Pictures stay out of your copy, but everything else in the records below must be repeated exactly.

Information provided Block Start

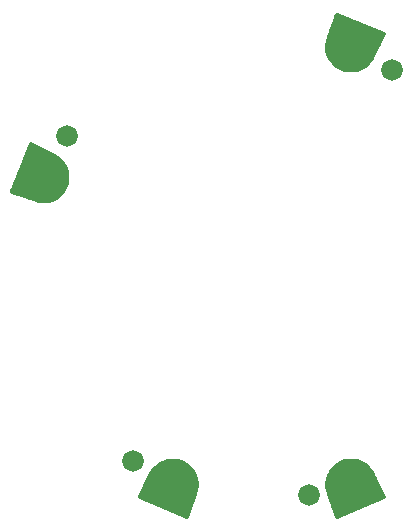
<source format=gbs>
G75*
%MOIN*%
%OFA0B0*%
%FSLAX24Y24*%
%IPPOS*%
%LPD*%
%AMOC8*
5,1,8,0,0,1.08239X$1,22.5*
%
%ADD10C,0.0720*%
%ADD11C,0.1346*%
%ADD12C,0.0120*%
D10*
X004570Y002440D03*
X010440Y001290D03*
X002380Y013280D03*
X013230Y015460D03*
D11*
X011850Y016250D03*
X001600Y011900D03*
X005900Y001650D03*
X011850Y001650D03*
D12*
X011293Y002215D02*
X012422Y002215D01*
X012462Y002173D02*
X012373Y002264D01*
X012272Y002339D01*
X012159Y002397D01*
X012039Y002435D01*
X011914Y002454D01*
X011788Y002453D01*
X011663Y002431D01*
X011544Y002389D01*
X011434Y002330D01*
X011334Y002256D01*
X011246Y002166D01*
X011174Y002065D01*
X011117Y001954D01*
X011078Y001835D01*
X011058Y001712D01*
X011057Y001587D01*
X011074Y001463D01*
X011111Y001344D01*
X011371Y000586D01*
X012941Y001236D01*
X012589Y001956D01*
X012534Y002070D01*
X012462Y002173D01*
X012516Y002096D02*
X011196Y002096D01*
X011129Y001978D02*
X012579Y001978D01*
X012637Y001859D02*
X011086Y001859D01*
X011063Y001741D02*
X012695Y001741D01*
X012753Y001622D02*
X011057Y001622D01*
X011069Y001504D02*
X012811Y001504D01*
X012869Y001385D02*
X011098Y001385D01*
X011137Y001267D02*
X012927Y001267D01*
X012729Y001148D02*
X011178Y001148D01*
X011219Y001030D02*
X012442Y001030D01*
X012156Y000911D02*
X011259Y000911D01*
X011300Y000793D02*
X011870Y000793D01*
X011584Y000674D02*
X011341Y000674D01*
X011439Y002333D02*
X012280Y002333D01*
X011932Y002452D02*
X011781Y002452D01*
X006704Y001714D02*
X006703Y001588D01*
X006681Y001463D01*
X006639Y001344D01*
X006379Y000586D01*
X004809Y001236D01*
X005161Y001956D01*
X005220Y002066D01*
X005294Y002166D01*
X005384Y002254D01*
X005485Y002326D01*
X005596Y002383D01*
X005715Y002422D01*
X005838Y002442D01*
X005963Y002443D01*
X006087Y002426D01*
X006206Y002389D01*
X006320Y002334D01*
X006423Y002262D01*
X006514Y002173D01*
X006589Y002072D01*
X006647Y001959D01*
X006685Y001839D01*
X006704Y001714D01*
X006700Y001741D02*
X005055Y001741D01*
X005113Y001859D02*
X006679Y001859D01*
X006637Y001978D02*
X005172Y001978D01*
X005242Y002096D02*
X006571Y002096D01*
X006472Y002215D02*
X005344Y002215D01*
X005498Y002333D02*
X006322Y002333D01*
X006703Y001622D02*
X004997Y001622D01*
X004939Y001504D02*
X006688Y001504D01*
X006653Y001385D02*
X004881Y001385D01*
X004823Y001267D02*
X006613Y001267D01*
X006572Y001148D02*
X005021Y001148D01*
X005308Y001030D02*
X006531Y001030D01*
X006491Y000911D02*
X005594Y000911D01*
X005880Y000793D02*
X006450Y000793D01*
X006409Y000674D02*
X006166Y000674D01*
X001909Y011153D02*
X002022Y011211D01*
X002123Y011286D01*
X002212Y011377D01*
X002284Y011480D01*
X002339Y011594D01*
X002376Y011713D01*
X002393Y011837D01*
X002392Y011962D01*
X002372Y012085D01*
X002333Y012204D01*
X002276Y012315D01*
X002204Y012416D01*
X002116Y012506D01*
X002016Y012580D01*
X001906Y012639D01*
X001186Y012991D01*
X000536Y011421D01*
X001294Y011161D01*
X001413Y011119D01*
X001538Y011097D01*
X001664Y011096D01*
X001789Y011115D01*
X001909Y011153D01*
X002035Y011221D02*
X001120Y011221D01*
X000774Y011339D02*
X002175Y011339D01*
X002268Y011458D02*
X000551Y011458D01*
X000600Y011576D02*
X002331Y011576D01*
X002370Y011695D02*
X000649Y011695D01*
X000698Y011813D02*
X002390Y011813D01*
X002392Y011932D02*
X000747Y011932D01*
X000796Y012050D02*
X002378Y012050D01*
X002344Y012169D02*
X000845Y012169D01*
X000894Y012287D02*
X002291Y012287D01*
X002212Y012406D02*
X000943Y012406D01*
X000993Y012524D02*
X002092Y012524D01*
X001899Y012643D02*
X001042Y012643D01*
X001091Y012761D02*
X001657Y012761D01*
X001415Y012880D02*
X001140Y012880D01*
X001511Y011102D02*
X001705Y011102D01*
X011103Y015941D02*
X011161Y015828D01*
X011236Y015727D01*
X011327Y015638D01*
X011430Y015566D01*
X011544Y015511D01*
X011663Y015474D01*
X011787Y015457D01*
X011912Y015458D01*
X012035Y015478D01*
X012154Y015517D01*
X012265Y015574D01*
X012366Y015646D01*
X012456Y015734D01*
X012530Y015834D01*
X012589Y015944D01*
X012941Y016664D01*
X011371Y017314D01*
X011111Y016556D01*
X011069Y016437D01*
X011047Y016312D01*
X011046Y016186D01*
X011065Y016061D01*
X011103Y015941D01*
X011097Y015961D02*
X012597Y015961D01*
X012655Y016079D02*
X011062Y016079D01*
X011046Y016198D02*
X012713Y016198D01*
X012771Y016316D02*
X011048Y016316D01*
X011069Y016435D02*
X012829Y016435D01*
X012887Y016553D02*
X011110Y016553D01*
X011150Y016672D02*
X012923Y016672D01*
X012637Y016790D02*
X011191Y016790D01*
X011232Y016909D02*
X012351Y016909D01*
X012065Y017027D02*
X011272Y017027D01*
X011313Y017146D02*
X011778Y017146D01*
X011492Y017264D02*
X011354Y017264D01*
X011154Y015842D02*
X012535Y015842D01*
X012445Y015724D02*
X011239Y015724D01*
X011374Y015605D02*
X012309Y015605D01*
X012060Y015487D02*
X011624Y015487D01*
M02*

</source>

Information provided Block End

# Your solution:
<source format=gbs>
G75*
%MOIN*%
%OFA0B0*%
%FSLAX24Y24*%
%IPPOS*%
%LPD*%
%AMOC8*
5,1,8,0,0,1.08239X$1,22.5*
%
%ADD10C,0.0720*%
%ADD11C,0.1346*%
%ADD12C,0.0120*%
D10*
X004570Y002440D03*
X010440Y001290D03*
X002380Y013280D03*
X013230Y015460D03*
D11*
X011850Y016250D03*
X001600Y011900D03*
X005900Y001650D03*
X011850Y001650D03*
D12*
X011293Y002215D02*
X012422Y002215D01*
X012462Y002173D02*
X012373Y002264D01*
X012272Y002339D01*
X012159Y002397D01*
X012039Y002435D01*
X011914Y002454D01*
X011788Y002453D01*
X011663Y002431D01*
X011544Y002389D01*
X011434Y002330D01*
X011334Y002256D01*
X011246Y002166D01*
X011174Y002065D01*
X011117Y001954D01*
X011078Y001835D01*
X011058Y001712D01*
X011057Y001587D01*
X011074Y001463D01*
X011111Y001344D01*
X011371Y000586D01*
X012941Y001236D01*
X012589Y001956D01*
X012534Y002070D01*
X012462Y002173D01*
X012516Y002096D02*
X011196Y002096D01*
X011129Y001978D02*
X012579Y001978D01*
X012637Y001859D02*
X011086Y001859D01*
X011063Y001741D02*
X012695Y001741D01*
X012753Y001622D02*
X011057Y001622D01*
X011069Y001504D02*
X012811Y001504D01*
X012869Y001385D02*
X011098Y001385D01*
X011137Y001267D02*
X012927Y001267D01*
X012729Y001148D02*
X011178Y001148D01*
X011219Y001030D02*
X012442Y001030D01*
X012156Y000911D02*
X011259Y000911D01*
X011300Y000793D02*
X011870Y000793D01*
X011584Y000674D02*
X011341Y000674D01*
X011439Y002333D02*
X012280Y002333D01*
X011932Y002452D02*
X011781Y002452D01*
X006704Y001714D02*
X006703Y001588D01*
X006681Y001463D01*
X006639Y001344D01*
X006379Y000586D01*
X004809Y001236D01*
X005161Y001956D01*
X005220Y002066D01*
X005294Y002166D01*
X005384Y002254D01*
X005485Y002326D01*
X005596Y002383D01*
X005715Y002422D01*
X005838Y002442D01*
X005963Y002443D01*
X006087Y002426D01*
X006206Y002389D01*
X006320Y002334D01*
X006423Y002262D01*
X006514Y002173D01*
X006589Y002072D01*
X006647Y001959D01*
X006685Y001839D01*
X006704Y001714D01*
X006700Y001741D02*
X005055Y001741D01*
X005113Y001859D02*
X006679Y001859D01*
X006637Y001978D02*
X005172Y001978D01*
X005242Y002096D02*
X006571Y002096D01*
X006472Y002215D02*
X005344Y002215D01*
X005498Y002333D02*
X006322Y002333D01*
X006703Y001622D02*
X004997Y001622D01*
X004939Y001504D02*
X006688Y001504D01*
X006653Y001385D02*
X004881Y001385D01*
X004823Y001267D02*
X006613Y001267D01*
X006572Y001148D02*
X005021Y001148D01*
X005308Y001030D02*
X006531Y001030D01*
X006491Y000911D02*
X005594Y000911D01*
X005880Y000793D02*
X006450Y000793D01*
X006409Y000674D02*
X006166Y000674D01*
X001909Y011153D02*
X002022Y011211D01*
X002123Y011286D01*
X002212Y011377D01*
X002284Y011480D01*
X002339Y011594D01*
X002376Y011713D01*
X002393Y011837D01*
X002392Y011962D01*
X002372Y012085D01*
X002333Y012204D01*
X002276Y012315D01*
X002204Y012416D01*
X002116Y012506D01*
X002016Y012580D01*
X001906Y012639D01*
X001186Y012991D01*
X000536Y011421D01*
X001294Y011161D01*
X001413Y011119D01*
X001538Y011097D01*
X001664Y011096D01*
X001789Y011115D01*
X001909Y011153D01*
X002035Y011221D02*
X001120Y011221D01*
X000774Y011339D02*
X002175Y011339D01*
X002268Y011458D02*
X000551Y011458D01*
X000600Y011576D02*
X002331Y011576D01*
X002370Y011695D02*
X000649Y011695D01*
X000698Y011813D02*
X002390Y011813D01*
X002392Y011932D02*
X000747Y011932D01*
X000796Y012050D02*
X002378Y012050D01*
X002344Y012169D02*
X000845Y012169D01*
X000894Y012287D02*
X002291Y012287D01*
X002212Y012406D02*
X000943Y012406D01*
X000993Y012524D02*
X002092Y012524D01*
X001899Y012643D02*
X001042Y012643D01*
X001091Y012761D02*
X001657Y012761D01*
X001415Y012880D02*
X001140Y012880D01*
X001511Y011102D02*
X001705Y011102D01*
X011103Y015941D02*
X011161Y015828D01*
X011236Y015727D01*
X011327Y015638D01*
X011430Y015566D01*
X011544Y015511D01*
X011663Y015474D01*
X011787Y015457D01*
X011912Y015458D01*
X012035Y015478D01*
X012154Y015517D01*
X012265Y015574D01*
X012366Y015646D01*
X012456Y015734D01*
X012530Y015834D01*
X012589Y015944D01*
X012941Y016664D01*
X011371Y017314D01*
X011111Y016556D01*
X011069Y016437D01*
X011047Y016312D01*
X011046Y016186D01*
X011065Y016061D01*
X011103Y015941D01*
X011097Y015961D02*
X012597Y015961D01*
X012655Y016079D02*
X011062Y016079D01*
X011046Y016198D02*
X012713Y016198D01*
X012771Y016316D02*
X011048Y016316D01*
X011069Y016435D02*
X012829Y016435D01*
X012887Y016553D02*
X011110Y016553D01*
X011150Y016672D02*
X012923Y016672D01*
X012637Y016790D02*
X011191Y016790D01*
X011232Y016909D02*
X012351Y016909D01*
X012065Y017027D02*
X011272Y017027D01*
X011313Y017146D02*
X011778Y017146D01*
X011492Y017264D02*
X011354Y017264D01*
X011154Y015842D02*
X012535Y015842D01*
X012445Y015724D02*
X011239Y015724D01*
X011374Y015605D02*
X012309Y015605D01*
X012060Y015487D02*
X011624Y015487D01*
M02*

</source>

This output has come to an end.